§ **Activity**:
Set down, exactly and in full, the line holding "Vilu, Oliver" and all the lines after it until the listing ends, and nothing else.

***** Information

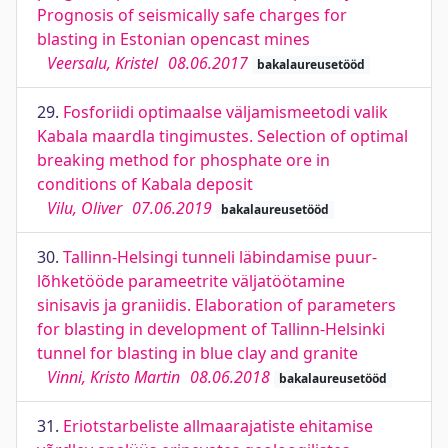
Prognosis of seismically safe charges for
blasting in Estonian opencast mines
Veersalu, Kristel
08.06.2017
bakalaureusetööd
29.
Fosforiidi optimaalse väljamismeetodi valik
Kabala maardla tingimustes. Selection of optimal
breaking method for phosphate ore in
conditions of Kabala deposit
Vilu, Oliver
07.06.2019
bakalaureusetööd
30.
Tallinn-Helsingi tunneli läbindamise puur-
lõhketööde parameetrite väljatöötamine
sinisavis ja graniidis. Elaboration of parameters
for blasting in development of Tallinn-Helsinki
tunnel for blasting in blue clay and granite
Vinni, Kristo Martin
08.06.2018
bakalaureusetööd
31.
Eriotstarbeliste allmaarajatiste ehitamise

**********

§ **Worked solution**:
Vilu, Oliver
07.06.2019
bakalaureusetööd
30.
Tallinn-Helsingi tunneli läbindamise puur-
lõhketööde parameetrite väljatöötamine
sinisavis ja graniidis. Elaboration of parameters
for blasting in development of Tallinn-Helsinki
tunnel for blasting in blue clay and granite
Vinni, Kristo Martin
08.06.2018
bakalaureusetööd
31.
Eriotstarbeliste allmaarajatiste ehitamise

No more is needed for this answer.